Figure 11 compares the two models when the relay fails to operate. In the proposed model, when the relay fails to operate, it operates through its proposed backup. In the first area, the I>> setting operates via the red curve as a backup of I> setting for fault currents lower than 1650A. In the second area, the I> setting operates via the red curve as a backup of I>> setting for fault currents more than 1650A. When the relay fails to operate in the conventional model, the next relay operates via the green curve, which increases the tripping time significantly. It has been demonstrated that the developed model, which has a backup mechanism, can successfully handle the relay failure, whereas the conventional model cannot.
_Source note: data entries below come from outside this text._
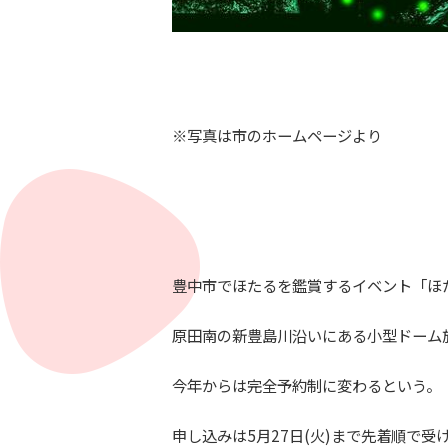
※写真は市のホームページより
豊中市でほたるを鑑賞するイベント「ほ
原田南の新豊島川沿いにある小型ドーム施
今年からは完全予約制に変わるという。
申し込みは5月27日(火)まで先着順で受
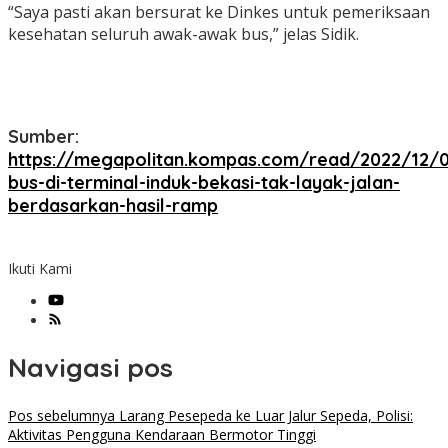
“Saya pasti akan bersurat ke Dinkes untuk pemeriksaan
kesehatan seluruh awak-awak bus,” jelas Sidik.
Sumber:
https://megapolitan.kompas.com/read/2022/12/0
bus-di-terminal-induk-bekasi-tak-layak-jalan-
berdasarkan-hasil-ramp
Ikuti Kami
Navigasi pos
Pos sebelumnya
Larang Pesepeda ke Luar Jalur Sepeda, Polisi:
Aktivitas Pengguna Kendaraan Bermotor Tinggi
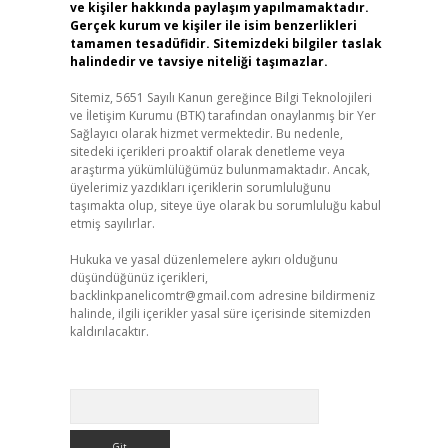
ve kişiler hakkında paylaşım yapılmamaktadır.
Gerçek kurum ve kişiler ile isim benzerlikleri
tamamen tesadüfidir. Sitemizdeki bilgiler taslak
halindedir ve tavsiye niteliği taşımazlar.
Sitemiz, 5651 Sayılı Kanun gereğince Bilgi Teknolojileri
ve İletişim Kurumu (BTK) tarafından onaylanmış bir Yer
Sağlayıcı olarak hizmet vermektedir. Bu nedenle,
sitedeki içerikleri proaktif olarak denetleme veya
araştırma yükümlülüğümüz bulunmamaktadır. Ancak,
üyelerimiz yazdıkları içeriklerin sorumluluğunu
taşımakta olup, siteye üye olarak bu sorumluluğu kabul
etmiş sayılırlar.
Hukuka ve yasal düzenlemelere aykırı olduğunu
düşündüğünüz içerikleri,
backlinkpanelicomtr@gmail.com
adresine bildirmeniz
halinde, ilgili içerikler yasal süre içerisinde sitemizden
kaldırılacaktır.
Arama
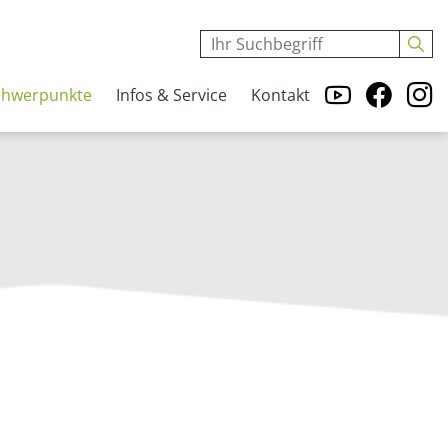
chwerpunkte
Infos & Service
Kontakt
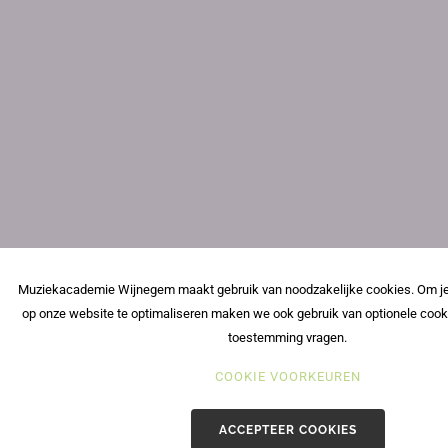
Muziekacademie Wijnegem maakt gebruik van noodzakelijke cookies. Om je
op onze website te optimaliseren maken we ook gebruik van optionele cook
toestemming vragen.
COOKIE VOORKEUREN
ACCEPTEER COOKIES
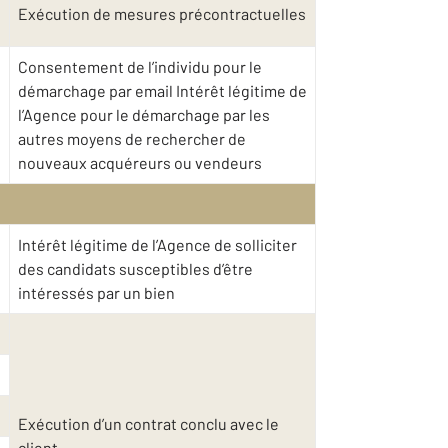
Exécution de mesures précontractuelles
Consentement de l’individu pour le
démarchage par email Intérêt légitime de
l’Agence pour le démarchage par les
autres moyens de rechercher de
nouveaux acquéreurs ou vendeurs
Intérêt légitime de l’Agence de solliciter
des candidats susceptibles d’être
intéressés par un bien
Exécution d’un contrat conclu avec le
client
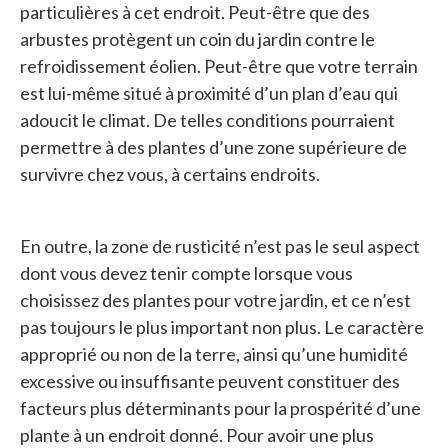
particulières à cet endroit. Peut-être que des
arbustes protègent un coin du jardin contre le
refroidissement éolien. Peut-être que votre terrain
est lui-même situé à proximité d’un plan d’eau qui
adoucit le climat. De telles conditions pourraient
permettre à des plantes d’une zone supérieure de
survivre chez vous, à certains endroits.
En outre, la zone de rusticité n’est pas le seul aspect
dont vous devez tenir compte lorsque vous
choisissez des plantes pour votre jardin, et ce n’est
pas toujours le plus important non plus. Le caractère
approprié ou non de la terre, ainsi qu’une humidité
excessive ou insuffisante peuvent constituer des
facteurs plus déterminants pour la prospérité d’une
plante à un endroit donné. Pour avoir une plus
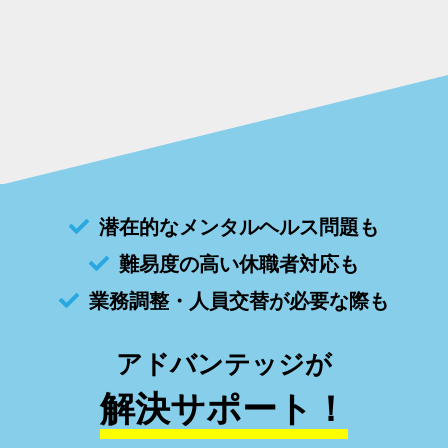
潜在的なメンタルヘルス問題も
難易度の高い休職者対応も
業務調整・人員交替が必要な際も
アドバンテッジが
解決サポート！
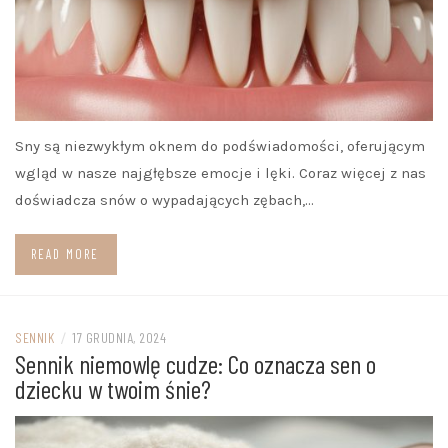
Sny są niezwykłym oknem do podświadomości, oferującym
wgląd w nasze najgłębsze emocje i lęki. Coraz więcej z nas
doświadcza snów o wypadających zębach,…
READ MORE
SENNIK
/
17 GRUDNIA, 2024
Sennik niemowlę cudze: Co oznacza sen o
dziecku w twoim śnie?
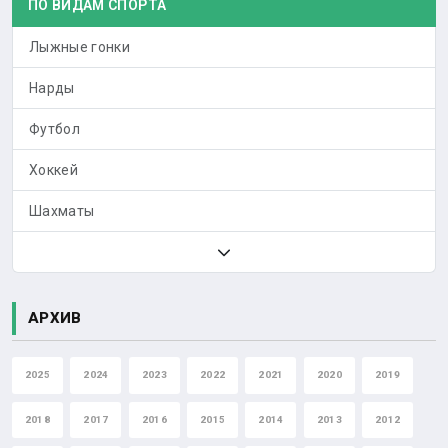
ПО ВИДАМ СПОРТА
Лыжные гонки
Нарды
Футбол
Хоккей
Шахматы
АРХИВ
2025
2024
2023
2022
2021
2020
2019
2018
2017
2016
2015
2014
2013
2012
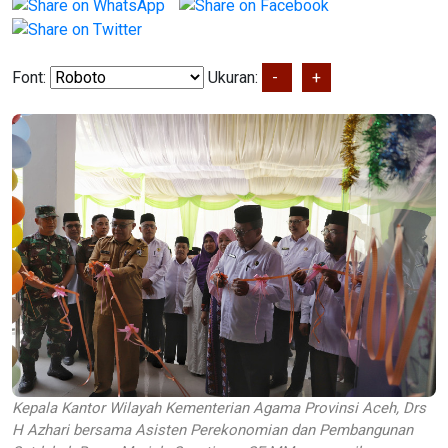
Font:
Ukuran:
-
+
Kepala Kantor Wilayah Kementerian Agama Provinsi Aceh, Drs
H Azhari bersama Asisten Perekonomian dan Pembangunan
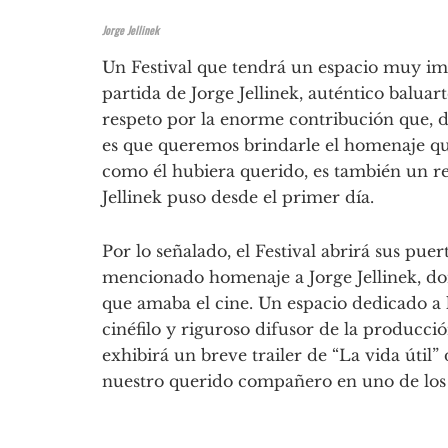
Jorge Jellinek
Un Festival que tendrá un espacio muy imp
partida de Jorge Jellinek, auténtico balua
respeto por la enorme contribución que, du
es que queremos brindarle el homenaje que
como él hubiera querido, es también un re
Jellinek puso desde el primer día.
Por lo señalado, el Festival abrirá sus puer
mencionado homenaje a Jorge Jellinek, do
que amaba el cine. Un espacio dedicado a 
cinéfilo y riguroso difusor de la producci
exhibirá un breve trailer de “La vida útil”
nuestro querido compañero en uno de los m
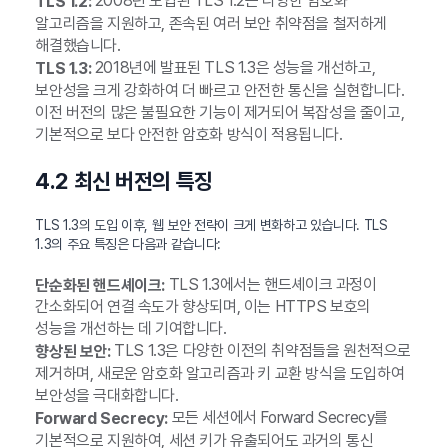
2008년 도입된 TLS 1.2는 다양한 암호화
TLS 1.2:
알고리즘을 지원하고, 존속된 여러 보안 취약점을 철저하게
해결했습니다.
2018년에 발표된 TLS 1.3은 성능을 개선하고,
TLS 1.3:
보안성을 크게 강화하여 더 빠르고 안전한 통신을 실현합니다.
이전 버전의 많은 불필요한 기능이 제거되어 복잡성을 줄이고,
기본적으로 보다 안전한 암호화 방식이 적용됩니다.
4.2 최신 버전의 특징
TLS 1.3의 도입 이후, 웹 보안 전략이 크게 변화하고 있습니다. TLS
1.3의 주요 특징은 다음과 같습니다:
TLS 1.3에서는 핸드셰이크 과정이
단순화된 핸드셰이크:
간소화되어 연결 속도가 향상되며, 이는 HTTPS 보호의
성능을 개선하는 데 기여합니다.
TLS 1.3은 다양한 이전의 취약점들을 원천적으로
향상된 보안:
제거하며, 새로운 암호화 알고리즘과 키 교환 방식을 도입하여
보안성을 극대화합니다.
모든 세션에서 Forward Secrecy를
Forward Secrecy:
기본적으로 지원하여, 세션 키가 유출되어도 과거의 통신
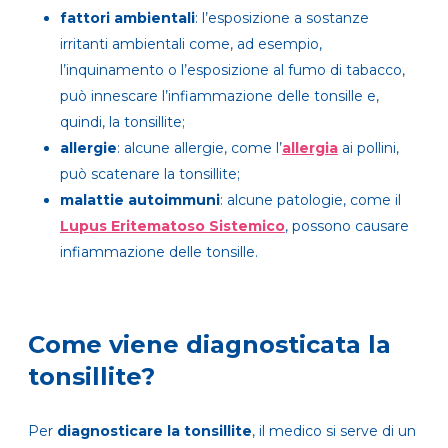
fattori ambientali
: l’esposizione a sostanze
irritanti ambientali come, ad esempio,
l’inquinamento o l’esposizione al fumo di tabacco,
può innescare l’infiammazione delle tonsille e,
quindi, la tonsillite;
allergie
: alcune allergie, come l’
allergia
ai pollini,
può scatenare la tonsillite;
malattie autoimmuni
: alcune patologie, come il
Lupus Eritematoso Sistemico
, possono causare
infiammazione delle tonsille.
Come viene diagnosticata la
tonsillite?
Per
diagnosticare la tonsillite
, il medico si serve di un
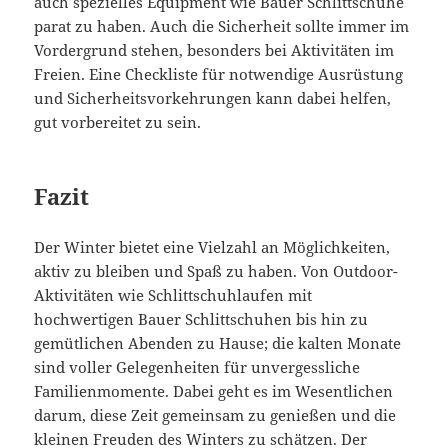
auch spezielles Equipment wie Bauer Schlittschuhe
parat zu haben. Auch die Sicherheit sollte immer im
Vordergrund stehen, besonders bei Aktivitäten im
Freien. Eine Checkliste für notwendige Ausrüstung
und Sicherheitsvorkehrungen kann dabei helfen,
gut vorbereitet zu sein.
Fazit
Der Winter bietet eine Vielzahl an Möglichkeiten,
aktiv zu bleiben und Spaß zu haben. Von Outdoor-
Aktivitäten wie Schlittschuhlaufen mit
hochwertigen Bauer Schlittschuhen bis hin zu
gemütlichen Abenden zu Hause; die kalten Monate
sind voller Gelegenheiten für unvergessliche
Familienmomente. Dabei geht es im Wesentlichen
darum, diese Zeit gemeinsam zu genießen und die
kleinen Freuden des Winters zu schätzen. Der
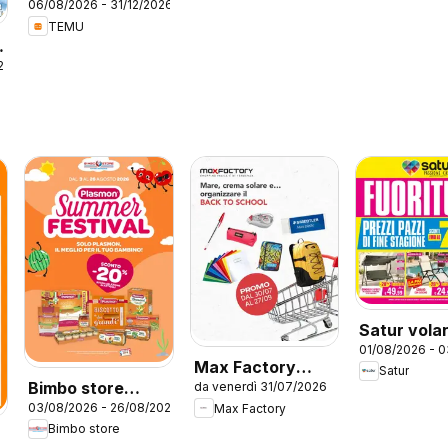
06/08/2026 - 31/12/2026
Italy
TEMU
26
Satur vola
01/08/2026 - 
Max Factory
Satur
Bimbo store
da venerdì 31/07/2026
volantino
03/08/2026 - 26/08/2026
Max Factory
volantino
Bimbo store
Summer Festival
Another advantage of using the proposed technology is that it increases the likelihood that a relay will operate during a fault, and the likelihood that the location of the fault will be identified so that when the nearest relay to the fault operates, the fault location and its cause can be quickly determined.

Fig. 11
figure 11

Proposed model under relay failing compared with the conventional model

Figure 12 shows that the CTI of the developed model indicated by the red column and that of the conventional model indicated by the green column. The fault current in each CTI is indicated by the blue column. The results show that CTI is reduced from large time difference (green column) to a short time (red column) by about 77.98%. The results demonstrate that the presence of self-backup protection reduces the CTI between the main and backup protection. It is confirmed that the proposed model performs a rapid response, improves the relay performance, and fully protects the network in addition to providing service continuity to consumers.

Fig. 12
figure 12

Coordination time interval of the proposed and conventional models

6 Obtained results and major achievements

The results of this study demonstrate that in the proposed system, in addition to the other relays operating as a backup for the current relay, the relay settings also operate as a backup for themselves. According to the proposed algorithm (Fig. 3), it can be said that the tripping time behavior of OC relay has two paths: The first path of the relay is through a nonstandard curve with reduced operating times, which consists of mixed NI and VI curves as a primary protection. The second path is through the combined VI and NI nonstandard curve as a self-backup protection when any setting fails to operate. Hence, the proposed model provides the following three advantages: The first advantage is reducing the tripping times by about 41.07% (Table 5). The second advantage is the adaptive model in case of relay failure, which allows the relay to guarantee a protection backup (Figs. 8 and 9). When any relay setting fails to operate, the backup setting operates successfully and isolates the faulted line. The third advantage is that the time difference between primary protection and backup protection (CTI) is reduced by about 77.98% (Fig. 12). Figures 10 and 11 show a comparison study between the proposed and conventional models. Previous results demonstrate that the proposed model successfully shortens the relay’s tripping time and maximizes the network’s protection level.

7 Conclusions

The proposed OC relay model is applied and tested on an actual radial system of 66/11 kV Egyptian substation located at NO.7 (S7), 10th of Ramadan, Egypt. The fault current behavior is studied using the network’s radial configuration with light and heavy loads caused by various fault types at different locations. The results demonstrate that the modified OC relay has multi-characteristic functions. The first feature of the new characteristics is minimizing the operating time by about 41.07% compared with the standard relay. The second feature is the backup action in case of relay failure, thus increasing the protection level. In the first area, when the I> setting fails, the I>> setting operates as a backup. In the second area, when the I>> setting fails, the I> setting operates as backup for itself. In addition, this self-protection reduces the CTI by about 77.98%. The behavior of the proposed model provides rapid response, improved relay performance, maximum network protection and increased service continuity to the real system.